Work item: Work through the records below and copy every line that includes "logic".

Supplied data:
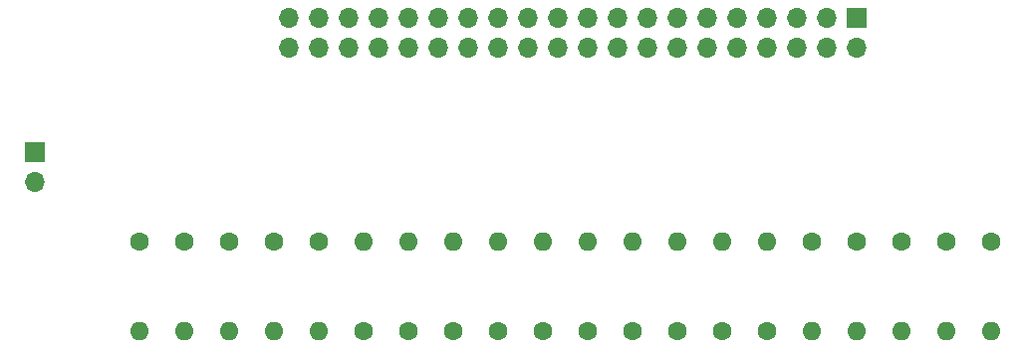
<source format=gts>
%TF.GenerationSoftware,KiCad,Pcbnew,5.1.9-73d0e3b20d~88~ubuntu18.04.1*%
%TF.CreationDate,2021-04-04T15:33:15+02:00*%
%TF.ProjectId,resitor-substitution-board,72657369-746f-4722-9d73-756273746974,rev?*%
%TF.SameCoordinates,Original*%
%TF.FileFunction,Soldermask,Top*%
%TF.FilePolarity,Negative*%
%FSLAX46Y46*%
G04 Gerber Fmt 4.6, Leading zero omitted, Abs format (unit mm)*
G04 Created by KiCad (PCBNEW 5.1.9-73d0e3b20d~88~ubuntu18.04.1) date 2021-04-04 15:33:15*
%MOMM*%
%LPD*%
G01*
G04 APERTURE LIST*
%ADD10O,1.700000X1.700000*%
%ADD11R,1.700000X1.700000*%
%ADD12O,1.600000X1.600000*%
%ADD13C,1.600000*%
G04 APERTURE END LIST*
D10*
%TO.C,J2*%
X100330000Y-100330000D03*
X100330000Y-97790000D03*
X102870000Y-100330000D03*
X102870000Y-97790000D03*
X105410000Y-100330000D03*
X105410000Y-97790000D03*
X107950000Y-100330000D03*
X107950000Y-97790000D03*
X110490000Y-100330000D03*
X110490000Y-97790000D03*
X113030000Y-100330000D03*
X113030000Y-97790000D03*
X115570000Y-100330000D03*
X115570000Y-97790000D03*
X118110000Y-100330000D03*
X118110000Y-97790000D03*
X120650000Y-100330000D03*
X120650000Y-97790000D03*
X123190000Y-100330000D03*
X123190000Y-97790000D03*
X125730000Y-100330000D03*
X125730000Y-97790000D03*
X128270000Y-100330000D03*
X128270000Y-97790000D03*
X130810000Y-100330000D03*
X130810000Y-97790000D03*
X133350000Y-100330000D03*
X133350000Y-97790000D03*
X135890000Y-100330000D03*
X135890000Y-97790000D03*
X138430000Y-100330000D03*
X138430000Y-97790000D03*
X140970000Y-100330000D03*
X140970000Y-97790000D03*
X143510000Y-100330000D03*
X143510000Y-97790000D03*
X146050000Y-100330000D03*
X146050000Y-97790000D03*
X148590000Y-100330000D03*
D11*
X148590000Y-97790000D03*
%TD*%
%TO.C,J1*%
X78740000Y-109220000D03*
D10*
X78740000Y-111760000D03*
%TD*%
D12*
%TO.C,R1*%
X160020000Y-124460000D03*
D13*
X160020000Y-116840000D03*
%TD*%
%TO.C,R2*%
X156210000Y-116840000D03*
D12*
X156210000Y-124460000D03*
%TD*%
D13*
%TO.C,R3*%
X152400000Y-116840000D03*
D12*
X152400000Y-124460000D03*
%TD*%
%TO.C,R4*%
X148590000Y-124460000D03*
D13*
X148590000Y-116840000D03*
%TD*%
D12*
%TO.C,R5*%
X144780000Y-124460000D03*
D13*
X144780000Y-116840000D03*
%TD*%
%TO.C,R6*%
X140970000Y-124460000D03*
D12*
X140970000Y-116840000D03*
%TD*%
D13*
%TO.C,R7*%
X137160000Y-124460000D03*
D12*
X137160000Y-116840000D03*
%TD*%
D13*
%TO.C,R8*%
X133350000Y-124460000D03*
D12*
X133350000Y-116840000D03*
%TD*%
D13*
%TO.C,R9*%
X129540000Y-124460000D03*
D12*
X129540000Y-116840000D03*
%TD*%
%TO.C,R10*%
X125730000Y-116840000D03*
D13*
X125730000Y-124460000D03*
%TD*%
%TO.C,R11*%
X121920000Y-124460000D03*
D12*
X121920000Y-116840000D03*
%TD*%
%TO.C,R12*%
X118110000Y-116840000D03*
D13*
X118110000Y-124460000D03*
%TD*%
D12*
%TO.C,R13*%
X114300000Y-116840000D03*
D13*
X114300000Y-124460000D03*
%TD*%
%TO.C,R14*%
X110490000Y-124460000D03*
D12*
X110490000Y-116840000D03*
%TD*%
D13*
%TO.C,R15*%
X106680000Y-124460000D03*
D12*
X106680000Y-116840000D03*
%TD*%
%TO.C,R16*%
X102870000Y-124460000D03*
D13*
X102870000Y-116840000D03*
%TD*%
D12*
%TO.C,R17*%
X99060000Y-124460000D03*
D13*
X99060000Y-116840000D03*
%TD*%
%TO.C,R18*%
X95250000Y-116840000D03*
D12*
X95250000Y-124460000D03*
%TD*%
%TO.C,R19*%
X91440000Y-124460000D03*
D13*
X91440000Y-116840000D03*
%TD*%
D12*
%TO.C,R20*%
X87630000Y-124460000D03*
D13*
X87630000Y-116840000D03*
%TD*%
M02*

</source>
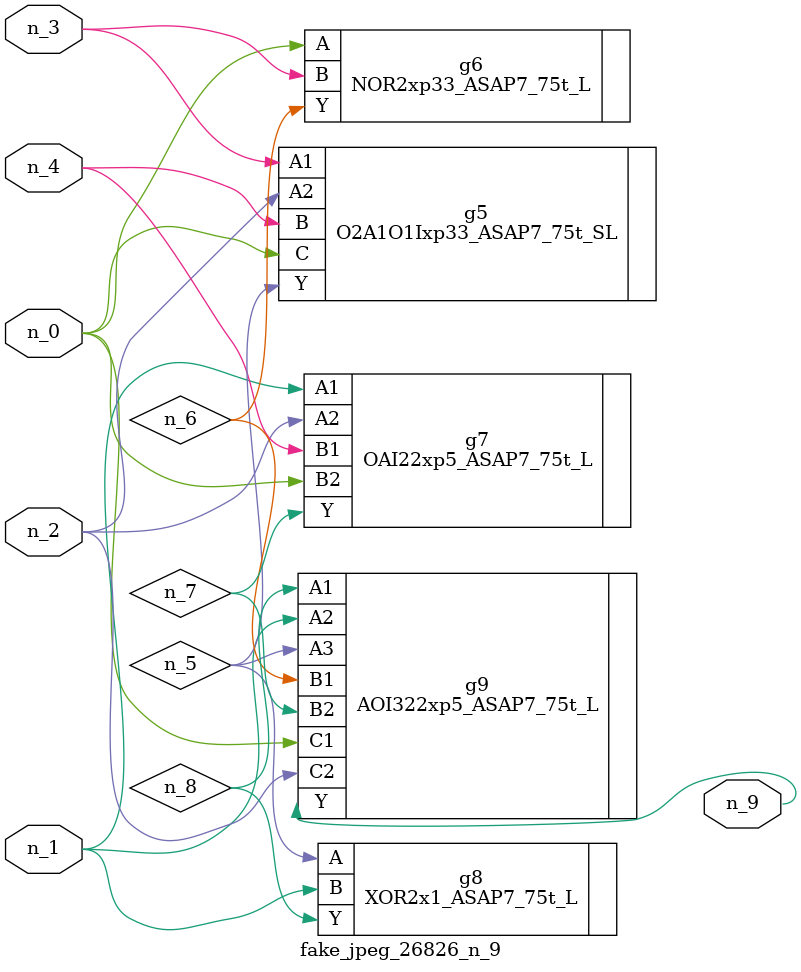
<source format=v>
module fake_jpeg_26826_n_9 (n_3, n_2, n_1, n_0, n_4, n_9);

input n_3;
input n_2;
input n_1;
input n_0;
input n_4;

output n_9;

wire n_8;
wire n_6;
wire n_5;
wire n_7;

O2A1O1Ixp33_ASAP7_75t_SL g5 ( 
.A1(n_3),
.A2(n_2),
.B(n_4),
.C(n_0),
.Y(n_5)
);

NOR2xp33_ASAP7_75t_L g6 ( 
.A(n_0),
.B(n_3),
.Y(n_6)
);

OAI22xp5_ASAP7_75t_L g7 ( 
.A1(n_1),
.A2(n_2),
.B1(n_4),
.B2(n_0),
.Y(n_7)
);

XOR2x1_ASAP7_75t_L g8 ( 
.A(n_5),
.B(n_1),
.Y(n_8)
);

AOI322xp5_ASAP7_75t_L g9 ( 
.A1(n_8),
.A2(n_1),
.A3(n_5),
.B1(n_6),
.B2(n_7),
.C1(n_0),
.C2(n_2),
.Y(n_9)
);


endmodule
</source>
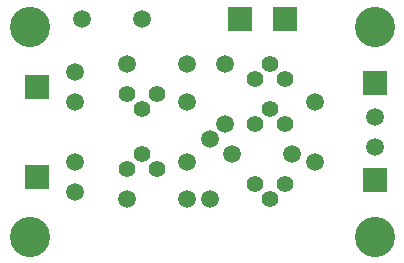
<source format=gbs>
G04 Output by ViewMate Deluxe V11.0.9  PentaLogix LLC*
G04 Sun May 11 19:10:48 2014*
%FSLAX33Y33*%
%MOMM*%
%IPPOS*%
%ADD100C,1.5113*%
%ADD101R,2.0041X2.0041*%
%ADD102C,1.4122*%
%ADD103C,3.4036*%

%LPD*%
X0Y0D2*D100*G1X27559Y15070D3*X32639Y13800D3*X32639Y11260D3*X27559Y9990D3*X25654Y10625D3*X20574Y10625D3*X7239Y15070D3*X7239Y17610D3*X11684Y18245D3*X7874Y22055D3*X12954Y22055D3*X19939Y18245D3*X16764Y18245D3*X16764Y15070D3*X19939Y13165D3*X18669Y11895D3*X16764Y9990D3*X18669Y6815D3*X16764Y6815D3*X11684Y6815D3*X7239Y9990D3*X7239Y7450D3*D101*X32639Y8402D3*X4064Y8720D3*X4064Y16340D3*X21209Y22055D3*X25019Y22055D3*X32639Y16657D3*D102*X14224Y9355D3*X11684Y9355D3*X12954Y10625D3*X11684Y15705D3*X12954Y14435D3*X14224Y15705D3*X22479Y16975D3*X23749Y18245D3*X25019Y16975D3*X25019Y13165D3*X23749Y14435D3*X22479Y13165D3*X22479Y8085D3*X23749Y6815D3*X25019Y8085D3*D103*X32639Y3640D3*X32639Y21420D3*X3429Y21420D3*X3429Y3640D3*X0Y0D2*M02*
</source>
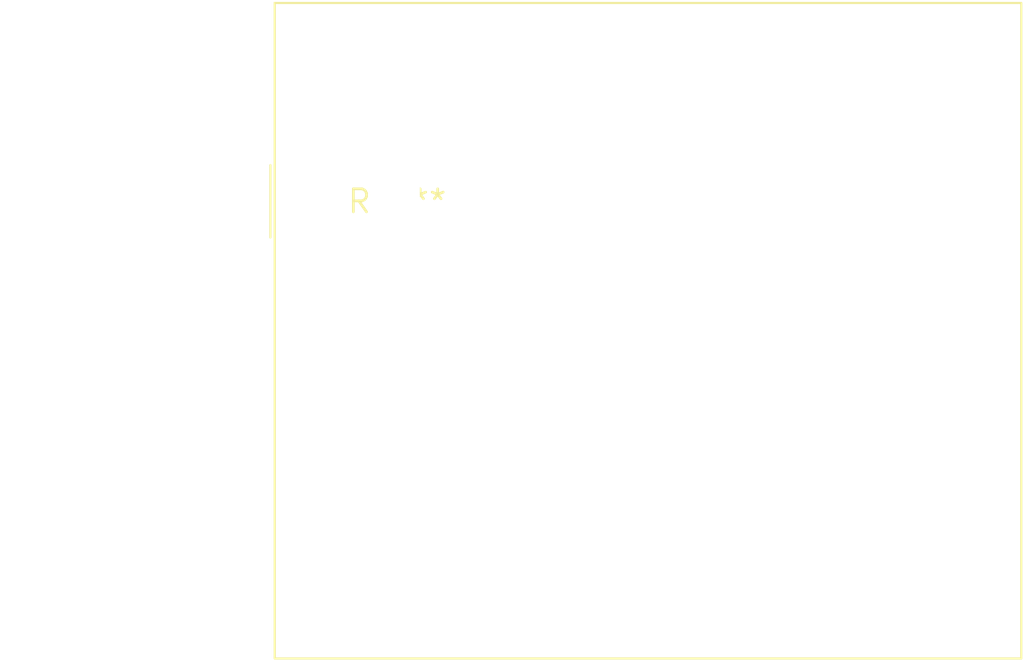
<source format=kicad_pcb>
(kicad_pcb (version 20240108) (generator pcbnew)

  (general
    (thickness 1.6)
  )

  (paper "A4")
  (layers
    (0 "F.Cu" signal)
    (31 "B.Cu" signal)
    (32 "B.Adhes" user "B.Adhesive")
    (33 "F.Adhes" user "F.Adhesive")
    (34 "B.Paste" user)
    (35 "F.Paste" user)
    (36 "B.SilkS" user "B.Silkscreen")
    (37 "F.SilkS" user "F.Silkscreen")
    (38 "B.Mask" user)
    (39 "F.Mask" user)
    (40 "Dwgs.User" user "User.Drawings")
    (41 "Cmts.User" user "User.Comments")
    (42 "Eco1.User" user "User.Eco1")
    (43 "Eco2.User" user "User.Eco2")
    (44 "Edge.Cuts" user)
    (45 "Margin" user)
    (46 "B.CrtYd" user "B.Courtyard")
    (47 "F.CrtYd" user "F.Courtyard")
    (48 "B.Fab" user)
    (49 "F.Fab" user)
    (50 "User.1" user)
    (51 "User.2" user)
    (52 "User.3" user)
    (53 "User.4" user)
    (54 "User.5" user)
    (55 "User.6" user)
    (56 "User.7" user)
    (57 "User.8" user)
    (58 "User.9" user)
  )

  (setup
    (pad_to_mask_clearance 0)
    (pcbplotparams
      (layerselection 0x00010fc_ffffffff)
      (plot_on_all_layers_selection 0x0000000_00000000)
      (disableapertmacros false)
      (usegerberextensions false)
      (usegerberattributes false)
      (usegerberadvancedattributes false)
      (creategerberjobfile false)
      (dashed_line_dash_ratio 12.000000)
      (dashed_line_gap_ratio 3.000000)
      (svgprecision 4)
      (plotframeref false)
      (viasonmask false)
      (mode 1)
      (useauxorigin false)
      (hpglpennumber 1)
      (hpglpenspeed 20)
      (hpglpendiameter 15.000000)
      (dxfpolygonmode false)
      (dxfimperialunits false)
      (dxfusepcbnewfont false)
      (psnegative false)
      (psa4output false)
      (plotreference false)
      (plotvalue false)
      (plotinvisibletext false)
      (sketchpadsonfab false)
      (subtractmaskfromsilk false)
      (outputformat 1)
      (mirror false)
      (drillshape 1)
      (scaleselection 1)
      (outputdirectory "")
    )
  )

  (net 0 "")

  (footprint "L_Wurth_WE-HCFT-3540_LeadDiameter1.5mm" (layer "F.Cu") (at 0 0))

)

</source>
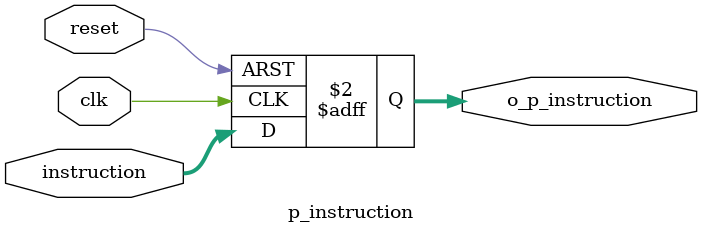
<source format=sv>
module p_instruction(
    input logic clk,
    input logic reset,
    input logic [31:0]instruction,
    output logic [31:0]o_p_instruction
);
always @(posedge clk,posedge reset)begin
    if (reset) o_p_instruction=0;
    else o_p_instruction=instruction;
end    
endmodule
</source>
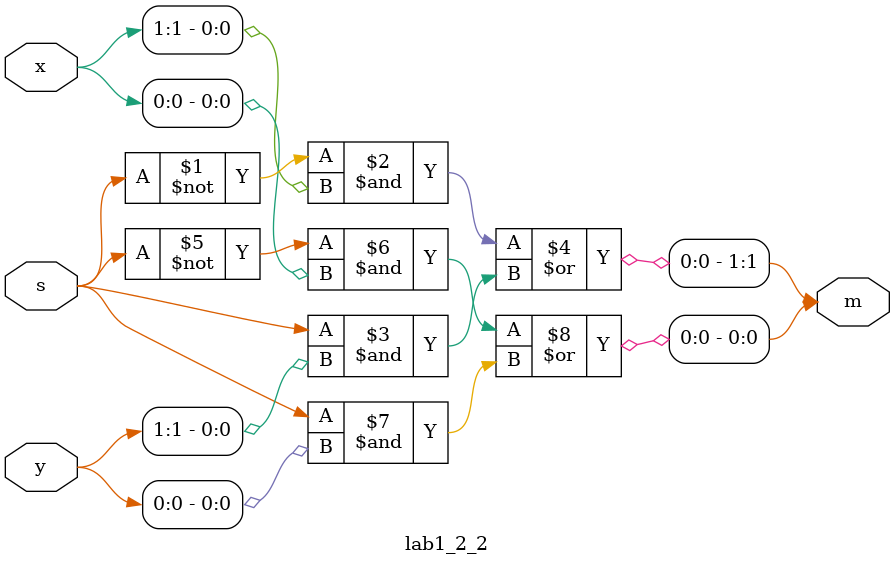
<source format=v>
`timescale 1ns / 1ps


module lab1_2_2(
    input [1:0] x,
    input [1:0] y,
    input s,
    output [1:0] m
    );
    assign #3 m[1] = (~s & x[1]) | (s & y[1]);
    assign #3 m[0] = (~s & x[0]) | (s & y[0]);
endmodule

</source>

Task response:
    input logic clk,
    input logic reset,
    input logic [31:0]instruction,
    output logic [31:0]o_p_instruction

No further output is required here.